Aujourd’hui comme hier, la pratique de la justice sociale est une obligation grave pour tous les chrétiens, spécialement les plus fortunés. «Saint Jean Chrysostome le rappelait vigoureusement à ses contemporains: «Ne pas faire participer les pauvres à ses propres biens, c’est les voler et leur enlever la vie. Ce ne sont pas nos biens que nous détenons, mais les leurs». Il faut satisfaire d’abord aux exigences de la justice, de peur que l’on n’offre comme don de la charité ce qui est déjà dû en justice. «Quand nous donnons aux pauvres les choses indispensables, nous ne leur faisons point de largesses personnelles, mais leur rendons ce qui est à eux. Nous remplissons bien plus un devoir de justice que nous n’accomplissons un acte de charité» (Saint Grégoire le Grand)» (CEC, n. 2446).
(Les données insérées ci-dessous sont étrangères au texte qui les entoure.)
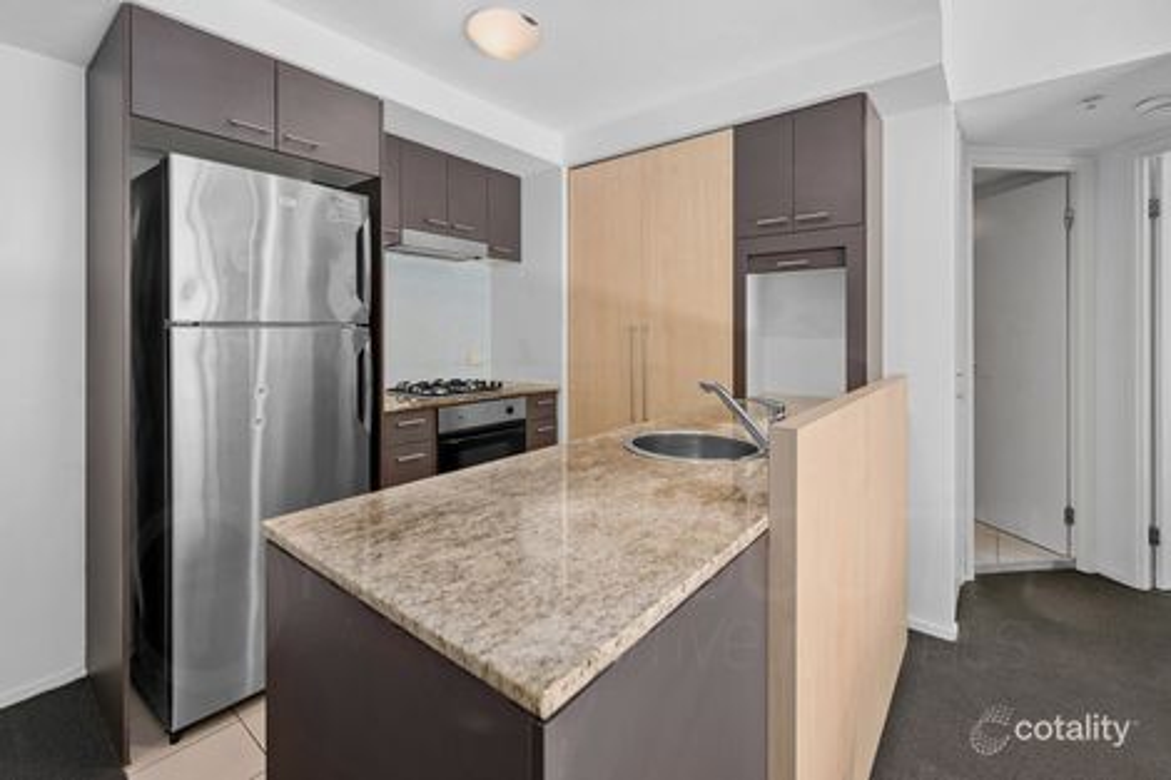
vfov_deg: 73.7
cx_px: 586
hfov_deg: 96.8
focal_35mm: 16
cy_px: 390
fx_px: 520
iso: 100
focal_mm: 16
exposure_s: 1/4
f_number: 8
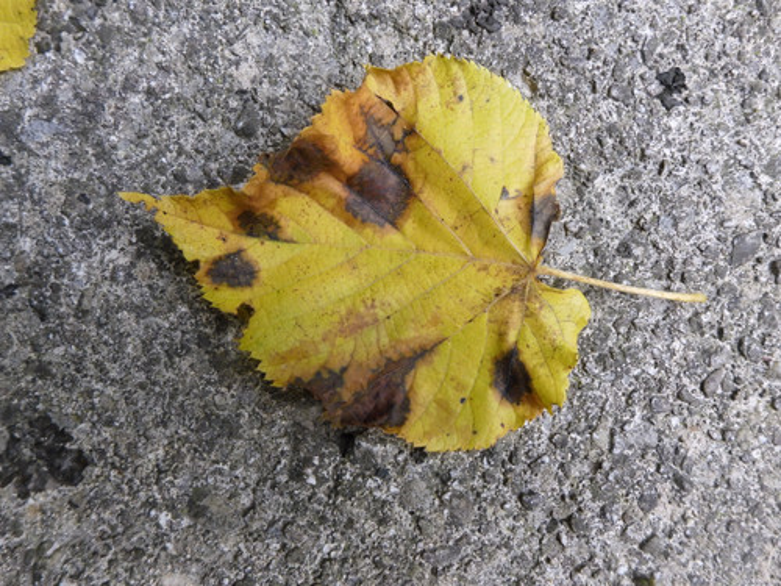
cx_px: 390
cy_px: 293
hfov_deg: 63.4
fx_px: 632
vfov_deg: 49.7
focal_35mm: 28
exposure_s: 1/60
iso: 320
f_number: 3.3
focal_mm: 4.9
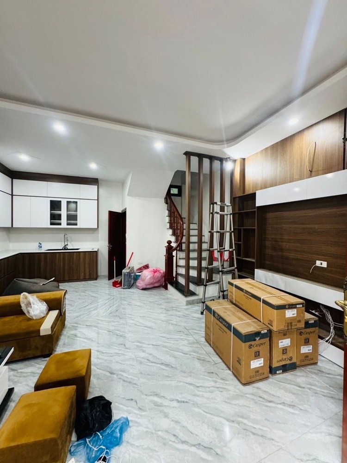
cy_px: 232
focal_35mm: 14
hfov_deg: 85.7
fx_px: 187
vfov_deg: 102.1
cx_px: 174
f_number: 2.2
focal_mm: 2.22
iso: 400
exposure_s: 1/60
Ce devoir de justice est particulièrement grave à notre époque marquée par «le scandale des sociétés opulentes d’aujourd’hui, dans lesquelles les riches deviennent toujours plus riches, parce que la richesse produit la richesse, et les pauvres deviennent toujours plus pauvres, parce que la pauvreté tend à créer d’autres pauvretés. Ce scandale n’existe pas seulement à l’intérieur des diverses nations: il a des dimensions qui dépassent largement leurs frontières… En réalité, c’est l’esprit de solidarité qui doit croître dans le monde, pour vaincre l’égoïsme des personnes et des nations» (Jean-Paul II, 4 novembre 2000).
L’humilité qui fait les miracles
Amené à défendre la vertu d’une jeune fille de quinze ans, sans ressources, sur laquelle un jeune gentilhomme a jeté son dévolu, saint François-Antoine la conduit dans un orphelinat où elle sera élevée gratuitement. Cela lui vaut les menaces et la haine du gentilhomme qui le dénonce à Rome, où il doit aller se disculper. Admis en présence du Pape, il ne dit rien pour sa défense; mais, tandis qu’il baise humblement les pieds du Pontife, celui-ci, qui souffre de la goutte, se voit, à ce contact, instantanément libéré de son mal; il est ainsi convaincu de l’innocence du Franciscain. L’obéissance de celui-ci produit également des merveilles. Un jour qu’il prêche en chaire, son évêque, entrant dans l’église, lui demande devant tout le monde de se taire; il le fait aussitôt. Quelques jours après, le domestique de l’évêque vient le chercher: le Prélat, pris d’un violent malaise, réclame le Père François-Antoine à son chevet. «Inutile, répond le saint; il a déjà reçu sa guérison de Marie Immaculée».
Le 29 novembre 1742, au commencement de la neuvaine préparatoire à la fête de l’Immaculée Conception, le Père François-Antoine Fasani meurt d’épuisement. Le 16 avril 1986, en le canonisant, Jean-Paul II faisait remarquer: «Prédicateur infatigable, saint Fasani n’atténua jamais les exigences du Message évangélique dans le désir de plaire aux hommes». Puisse-t-il, du haut du Ciel, nous aider à recourir inlassablement à Celle qui, à jamais exempte de toute souillure, peut nous délivrer de tout le mal qui est en nous.
«Ô Marie, conçue sans péché, priez pour nous qui avons recours à vous».